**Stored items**
-----
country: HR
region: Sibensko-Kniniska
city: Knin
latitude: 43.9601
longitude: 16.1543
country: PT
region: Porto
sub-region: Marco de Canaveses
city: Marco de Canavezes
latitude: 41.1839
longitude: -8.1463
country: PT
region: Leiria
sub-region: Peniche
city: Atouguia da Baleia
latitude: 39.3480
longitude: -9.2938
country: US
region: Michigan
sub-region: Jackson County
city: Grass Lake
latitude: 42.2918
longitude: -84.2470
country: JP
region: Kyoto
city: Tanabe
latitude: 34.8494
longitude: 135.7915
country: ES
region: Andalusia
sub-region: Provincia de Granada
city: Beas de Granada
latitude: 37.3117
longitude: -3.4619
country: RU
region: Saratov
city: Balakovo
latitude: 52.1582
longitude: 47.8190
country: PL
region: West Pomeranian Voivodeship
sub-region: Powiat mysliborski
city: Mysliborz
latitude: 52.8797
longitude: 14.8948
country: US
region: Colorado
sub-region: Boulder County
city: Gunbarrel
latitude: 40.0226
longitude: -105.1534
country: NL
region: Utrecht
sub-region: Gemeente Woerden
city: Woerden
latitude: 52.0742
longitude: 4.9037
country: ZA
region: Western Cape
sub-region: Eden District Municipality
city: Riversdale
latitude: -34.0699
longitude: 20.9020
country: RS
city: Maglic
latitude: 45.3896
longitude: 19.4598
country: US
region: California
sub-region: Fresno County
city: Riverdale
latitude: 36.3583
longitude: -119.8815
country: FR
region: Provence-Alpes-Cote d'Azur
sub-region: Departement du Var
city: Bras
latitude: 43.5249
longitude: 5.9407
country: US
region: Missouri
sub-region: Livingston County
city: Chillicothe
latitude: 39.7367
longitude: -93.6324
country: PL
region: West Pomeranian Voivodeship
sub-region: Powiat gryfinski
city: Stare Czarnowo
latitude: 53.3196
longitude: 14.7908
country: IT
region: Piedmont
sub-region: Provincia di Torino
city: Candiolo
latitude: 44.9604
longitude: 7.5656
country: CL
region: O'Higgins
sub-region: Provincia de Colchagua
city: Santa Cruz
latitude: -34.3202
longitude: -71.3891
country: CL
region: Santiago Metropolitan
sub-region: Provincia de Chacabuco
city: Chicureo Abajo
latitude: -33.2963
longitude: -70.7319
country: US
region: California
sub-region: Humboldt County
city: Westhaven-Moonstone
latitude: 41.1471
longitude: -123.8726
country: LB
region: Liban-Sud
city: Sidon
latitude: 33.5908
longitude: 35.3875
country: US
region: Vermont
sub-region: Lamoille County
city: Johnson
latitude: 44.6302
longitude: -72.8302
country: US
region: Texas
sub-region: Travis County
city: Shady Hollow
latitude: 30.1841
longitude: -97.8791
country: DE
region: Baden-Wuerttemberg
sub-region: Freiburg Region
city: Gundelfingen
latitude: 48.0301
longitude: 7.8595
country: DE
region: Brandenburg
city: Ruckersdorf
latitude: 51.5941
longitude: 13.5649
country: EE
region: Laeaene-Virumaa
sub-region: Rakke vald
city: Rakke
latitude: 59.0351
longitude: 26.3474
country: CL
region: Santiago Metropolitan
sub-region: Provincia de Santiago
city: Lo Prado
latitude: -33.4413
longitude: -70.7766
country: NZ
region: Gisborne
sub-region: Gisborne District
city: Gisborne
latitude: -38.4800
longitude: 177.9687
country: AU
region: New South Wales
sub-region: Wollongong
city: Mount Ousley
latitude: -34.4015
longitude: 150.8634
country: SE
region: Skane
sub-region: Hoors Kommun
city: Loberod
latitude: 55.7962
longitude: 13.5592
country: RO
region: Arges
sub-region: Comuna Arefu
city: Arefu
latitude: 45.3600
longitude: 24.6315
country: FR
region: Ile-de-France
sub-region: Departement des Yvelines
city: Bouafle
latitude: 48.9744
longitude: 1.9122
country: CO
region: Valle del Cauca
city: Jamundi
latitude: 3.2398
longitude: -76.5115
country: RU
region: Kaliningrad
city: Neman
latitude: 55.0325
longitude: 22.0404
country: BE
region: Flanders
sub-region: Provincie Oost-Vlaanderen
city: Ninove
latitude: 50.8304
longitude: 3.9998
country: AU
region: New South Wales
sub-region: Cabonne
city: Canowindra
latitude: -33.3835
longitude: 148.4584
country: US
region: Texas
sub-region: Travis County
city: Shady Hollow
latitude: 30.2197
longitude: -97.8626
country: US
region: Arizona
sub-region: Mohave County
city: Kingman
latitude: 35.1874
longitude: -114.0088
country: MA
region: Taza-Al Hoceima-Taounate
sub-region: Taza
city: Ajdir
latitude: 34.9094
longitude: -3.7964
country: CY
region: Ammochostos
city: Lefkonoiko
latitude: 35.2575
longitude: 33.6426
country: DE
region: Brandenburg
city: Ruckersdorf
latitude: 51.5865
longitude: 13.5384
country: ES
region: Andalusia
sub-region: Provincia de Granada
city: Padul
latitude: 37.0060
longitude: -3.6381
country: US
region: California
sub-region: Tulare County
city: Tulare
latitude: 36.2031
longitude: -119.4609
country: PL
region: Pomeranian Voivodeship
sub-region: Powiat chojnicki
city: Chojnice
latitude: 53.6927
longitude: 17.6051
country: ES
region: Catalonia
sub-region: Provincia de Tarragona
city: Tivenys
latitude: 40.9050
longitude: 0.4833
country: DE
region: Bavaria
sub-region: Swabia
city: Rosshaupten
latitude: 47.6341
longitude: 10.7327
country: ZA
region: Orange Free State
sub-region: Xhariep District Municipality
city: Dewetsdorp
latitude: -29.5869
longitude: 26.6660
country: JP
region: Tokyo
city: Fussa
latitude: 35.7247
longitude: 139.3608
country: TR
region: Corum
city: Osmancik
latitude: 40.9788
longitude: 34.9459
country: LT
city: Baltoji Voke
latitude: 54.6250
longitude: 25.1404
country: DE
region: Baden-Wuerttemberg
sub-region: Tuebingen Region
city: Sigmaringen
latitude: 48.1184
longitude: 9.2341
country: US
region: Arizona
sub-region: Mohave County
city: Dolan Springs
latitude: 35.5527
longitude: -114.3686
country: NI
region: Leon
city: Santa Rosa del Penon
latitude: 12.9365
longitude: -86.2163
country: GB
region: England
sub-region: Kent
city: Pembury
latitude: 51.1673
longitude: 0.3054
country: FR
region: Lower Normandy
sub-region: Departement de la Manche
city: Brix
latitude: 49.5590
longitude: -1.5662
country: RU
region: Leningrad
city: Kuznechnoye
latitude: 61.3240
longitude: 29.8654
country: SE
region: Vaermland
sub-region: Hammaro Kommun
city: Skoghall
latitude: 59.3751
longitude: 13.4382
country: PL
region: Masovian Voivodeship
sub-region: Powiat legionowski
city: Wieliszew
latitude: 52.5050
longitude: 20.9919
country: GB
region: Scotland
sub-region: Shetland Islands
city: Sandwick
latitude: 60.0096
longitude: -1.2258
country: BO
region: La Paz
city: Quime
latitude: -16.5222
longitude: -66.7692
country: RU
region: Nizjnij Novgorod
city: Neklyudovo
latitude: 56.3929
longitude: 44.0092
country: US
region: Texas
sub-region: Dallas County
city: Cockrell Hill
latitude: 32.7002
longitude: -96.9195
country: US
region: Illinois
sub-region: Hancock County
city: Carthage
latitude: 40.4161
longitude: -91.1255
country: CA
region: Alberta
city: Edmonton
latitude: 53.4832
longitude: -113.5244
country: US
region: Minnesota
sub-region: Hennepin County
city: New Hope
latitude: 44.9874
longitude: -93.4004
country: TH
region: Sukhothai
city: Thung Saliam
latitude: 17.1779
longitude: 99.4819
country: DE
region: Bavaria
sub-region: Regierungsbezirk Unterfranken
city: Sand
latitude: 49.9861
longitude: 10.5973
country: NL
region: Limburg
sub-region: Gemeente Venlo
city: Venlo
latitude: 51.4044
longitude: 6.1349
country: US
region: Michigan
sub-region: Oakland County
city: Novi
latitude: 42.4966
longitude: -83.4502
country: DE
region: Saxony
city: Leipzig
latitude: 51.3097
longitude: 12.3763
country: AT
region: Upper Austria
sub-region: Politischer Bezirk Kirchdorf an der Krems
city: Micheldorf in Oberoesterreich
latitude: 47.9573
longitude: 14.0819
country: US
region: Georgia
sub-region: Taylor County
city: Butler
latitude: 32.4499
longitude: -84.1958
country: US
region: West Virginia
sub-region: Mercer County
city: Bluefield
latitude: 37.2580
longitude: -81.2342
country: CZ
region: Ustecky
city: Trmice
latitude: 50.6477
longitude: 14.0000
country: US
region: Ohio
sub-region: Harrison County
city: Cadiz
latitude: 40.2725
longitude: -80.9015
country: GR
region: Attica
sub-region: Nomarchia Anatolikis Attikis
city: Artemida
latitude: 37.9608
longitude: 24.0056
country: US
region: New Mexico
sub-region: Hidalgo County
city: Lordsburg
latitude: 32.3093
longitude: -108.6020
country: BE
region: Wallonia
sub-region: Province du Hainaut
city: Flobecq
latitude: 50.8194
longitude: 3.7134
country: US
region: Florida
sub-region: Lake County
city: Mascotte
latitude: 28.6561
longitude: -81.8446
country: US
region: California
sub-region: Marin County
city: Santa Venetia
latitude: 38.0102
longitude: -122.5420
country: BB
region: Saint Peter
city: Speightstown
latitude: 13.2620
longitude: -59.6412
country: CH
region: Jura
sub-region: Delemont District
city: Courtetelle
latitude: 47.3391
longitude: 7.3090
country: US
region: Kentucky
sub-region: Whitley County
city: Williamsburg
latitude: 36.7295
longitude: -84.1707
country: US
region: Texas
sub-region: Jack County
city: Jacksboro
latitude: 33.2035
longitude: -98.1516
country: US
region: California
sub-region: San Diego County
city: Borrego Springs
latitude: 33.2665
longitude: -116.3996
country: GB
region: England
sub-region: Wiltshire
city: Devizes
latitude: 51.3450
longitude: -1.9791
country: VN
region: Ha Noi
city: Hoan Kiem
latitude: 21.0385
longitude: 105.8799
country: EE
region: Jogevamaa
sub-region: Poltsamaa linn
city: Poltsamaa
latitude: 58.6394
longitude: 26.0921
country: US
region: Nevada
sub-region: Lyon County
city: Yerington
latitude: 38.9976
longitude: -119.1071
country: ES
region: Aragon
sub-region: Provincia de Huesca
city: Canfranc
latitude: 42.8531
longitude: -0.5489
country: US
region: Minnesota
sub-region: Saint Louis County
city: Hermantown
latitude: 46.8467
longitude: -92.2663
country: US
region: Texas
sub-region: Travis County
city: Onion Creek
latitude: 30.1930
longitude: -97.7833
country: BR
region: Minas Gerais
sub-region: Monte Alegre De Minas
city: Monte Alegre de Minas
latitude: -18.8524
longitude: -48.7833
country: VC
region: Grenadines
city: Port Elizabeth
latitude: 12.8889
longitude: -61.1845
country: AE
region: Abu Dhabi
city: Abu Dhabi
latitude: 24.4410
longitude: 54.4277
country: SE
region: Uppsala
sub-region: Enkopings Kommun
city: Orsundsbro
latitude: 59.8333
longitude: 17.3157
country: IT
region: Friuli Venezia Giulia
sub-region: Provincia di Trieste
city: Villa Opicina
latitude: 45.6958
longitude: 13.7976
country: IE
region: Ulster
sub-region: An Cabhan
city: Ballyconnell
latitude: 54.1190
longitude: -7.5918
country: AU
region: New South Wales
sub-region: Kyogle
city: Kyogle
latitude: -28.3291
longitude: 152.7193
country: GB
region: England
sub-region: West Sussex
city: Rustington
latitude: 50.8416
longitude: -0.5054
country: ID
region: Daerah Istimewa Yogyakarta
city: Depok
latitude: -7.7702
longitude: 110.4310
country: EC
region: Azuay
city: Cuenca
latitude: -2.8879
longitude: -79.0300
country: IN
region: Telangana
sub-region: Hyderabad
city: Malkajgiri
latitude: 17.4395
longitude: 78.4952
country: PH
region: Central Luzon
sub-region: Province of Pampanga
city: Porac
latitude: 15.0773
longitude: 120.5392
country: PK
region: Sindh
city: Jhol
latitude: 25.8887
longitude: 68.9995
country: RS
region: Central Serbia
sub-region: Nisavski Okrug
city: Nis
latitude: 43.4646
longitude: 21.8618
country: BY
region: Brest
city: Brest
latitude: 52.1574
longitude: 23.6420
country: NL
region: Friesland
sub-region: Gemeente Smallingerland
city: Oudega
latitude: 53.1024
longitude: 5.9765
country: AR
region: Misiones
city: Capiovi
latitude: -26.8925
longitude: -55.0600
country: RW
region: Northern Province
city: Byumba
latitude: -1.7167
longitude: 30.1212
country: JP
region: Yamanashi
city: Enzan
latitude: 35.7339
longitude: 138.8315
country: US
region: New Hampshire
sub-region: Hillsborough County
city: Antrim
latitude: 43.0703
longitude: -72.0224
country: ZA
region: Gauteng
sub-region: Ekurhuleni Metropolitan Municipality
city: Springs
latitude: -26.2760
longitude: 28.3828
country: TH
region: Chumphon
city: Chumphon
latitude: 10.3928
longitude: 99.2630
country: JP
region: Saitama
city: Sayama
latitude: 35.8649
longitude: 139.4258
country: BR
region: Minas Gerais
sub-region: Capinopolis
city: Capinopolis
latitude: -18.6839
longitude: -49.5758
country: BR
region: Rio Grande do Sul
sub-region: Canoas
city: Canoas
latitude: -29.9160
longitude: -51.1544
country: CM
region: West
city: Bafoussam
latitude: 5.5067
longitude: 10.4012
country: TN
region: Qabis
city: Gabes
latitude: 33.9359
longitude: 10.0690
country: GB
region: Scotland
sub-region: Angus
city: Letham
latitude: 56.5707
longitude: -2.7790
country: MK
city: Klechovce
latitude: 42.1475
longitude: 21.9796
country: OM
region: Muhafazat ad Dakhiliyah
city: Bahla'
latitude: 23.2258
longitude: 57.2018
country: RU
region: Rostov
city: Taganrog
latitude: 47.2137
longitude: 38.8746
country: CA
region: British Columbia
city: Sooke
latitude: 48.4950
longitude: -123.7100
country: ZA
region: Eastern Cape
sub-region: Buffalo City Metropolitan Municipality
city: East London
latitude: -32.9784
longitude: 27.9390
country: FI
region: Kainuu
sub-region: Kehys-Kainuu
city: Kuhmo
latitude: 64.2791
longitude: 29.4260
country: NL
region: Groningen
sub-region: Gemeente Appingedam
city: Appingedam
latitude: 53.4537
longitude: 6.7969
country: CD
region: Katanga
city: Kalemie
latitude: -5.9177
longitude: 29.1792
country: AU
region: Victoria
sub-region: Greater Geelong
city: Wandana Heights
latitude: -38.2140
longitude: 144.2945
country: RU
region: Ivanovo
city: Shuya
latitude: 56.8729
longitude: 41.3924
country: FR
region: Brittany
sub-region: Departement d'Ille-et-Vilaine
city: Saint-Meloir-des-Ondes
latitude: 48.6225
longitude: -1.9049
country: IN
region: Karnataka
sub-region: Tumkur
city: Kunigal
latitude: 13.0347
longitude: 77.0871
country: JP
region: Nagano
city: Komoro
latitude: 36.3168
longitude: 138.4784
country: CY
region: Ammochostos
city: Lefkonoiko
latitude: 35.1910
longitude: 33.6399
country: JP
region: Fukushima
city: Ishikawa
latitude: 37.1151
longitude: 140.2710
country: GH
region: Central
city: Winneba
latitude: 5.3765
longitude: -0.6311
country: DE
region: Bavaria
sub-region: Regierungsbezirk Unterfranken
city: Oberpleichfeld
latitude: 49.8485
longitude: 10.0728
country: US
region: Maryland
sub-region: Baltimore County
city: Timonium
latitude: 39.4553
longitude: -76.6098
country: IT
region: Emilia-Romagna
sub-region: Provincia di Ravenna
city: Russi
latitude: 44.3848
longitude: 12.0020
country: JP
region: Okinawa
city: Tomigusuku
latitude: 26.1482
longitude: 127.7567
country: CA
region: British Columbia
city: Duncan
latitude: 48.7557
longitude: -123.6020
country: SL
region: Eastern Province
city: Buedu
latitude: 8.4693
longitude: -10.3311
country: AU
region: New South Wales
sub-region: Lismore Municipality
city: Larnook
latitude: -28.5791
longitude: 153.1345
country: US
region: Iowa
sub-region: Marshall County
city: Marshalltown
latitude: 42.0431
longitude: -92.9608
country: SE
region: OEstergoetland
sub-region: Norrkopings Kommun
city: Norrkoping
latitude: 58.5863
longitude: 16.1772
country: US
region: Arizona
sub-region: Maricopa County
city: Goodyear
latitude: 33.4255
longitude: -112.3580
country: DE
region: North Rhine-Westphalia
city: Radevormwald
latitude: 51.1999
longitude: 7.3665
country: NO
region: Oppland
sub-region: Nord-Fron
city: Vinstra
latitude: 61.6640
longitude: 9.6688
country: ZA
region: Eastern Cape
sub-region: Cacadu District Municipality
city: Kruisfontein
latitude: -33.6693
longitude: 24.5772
-----
**What to do**
Rewrite as a numbered list the part of the records above that opens with the line containing "longitude: 26.3474" and closes with the line containing "latitude: 35.1874", including both of those lines and omitting any blank lines.

**Result of the task**
1. longitude: 26.3474
2. country: CL
3. region: Santiago Metropolitan
4. sub-region: Provincia de Santiago
5. city: Lo Prado
6. latitude: -33.4413
7. longitude: -70.7766
8. country: NZ
9. region: Gisborne
10. sub-region: Gisborne District
11. city: Gisborne
12. latitude: -38.4800
13. longitude: 177.9687
14. country: AU
15. region: New South Wales
16. sub-region: Wollongong
17. city: Mount Ousley
18. latitude: -34.4015
19. longitude: 150.8634
20. country: SE
21. region: Skane
22. sub-region: Hoors Kommun
23. city: Loberod
24. latitude: 55.7962
25. longitude: 13.5592
26. country: RO
27. region: Arges
28. sub-region: Comuna Arefu
29. city: Arefu
30. latitude: 45.3600
31. longitude: 24.6315
32. country: FR
33. region: Ile-de-France
34. sub-region: Departement des Yvelines
35. city: Bouafle
36. latitude: 48.9744
37. longitude: 1.9122
38. country: CO
39. region: Valle del Cauca
40. city: Jamundi
41. latitude: 3.2398
42. longitude: -76.5115
43. country: RU
44. region: Kaliningrad
45. city: Neman
46. latitude: 55.0325
47. longitude: 22.0404
48. country: BE
49. region: Flanders
50. sub-region: Provincie Oost-Vlaanderen
51. city: Ninove
52. latitude: 50.8304
53. longitude: 3.9998
54. country: AU
55. region: New South Wales
56. sub-region: Cabonne
57. city: Canowindra
58. latitude: -33.3835
59. longitude: 148.4584
60. country: US
61. region: Texas
62. sub-region: Travis County
63. city: Shady Hollow
64. latitude: 30.2197
65. longitude: -97.8626
66. country: US
67. region: Arizona
68. sub-region: Mohave County
69. city: Kingman
70. latitude: 35.1874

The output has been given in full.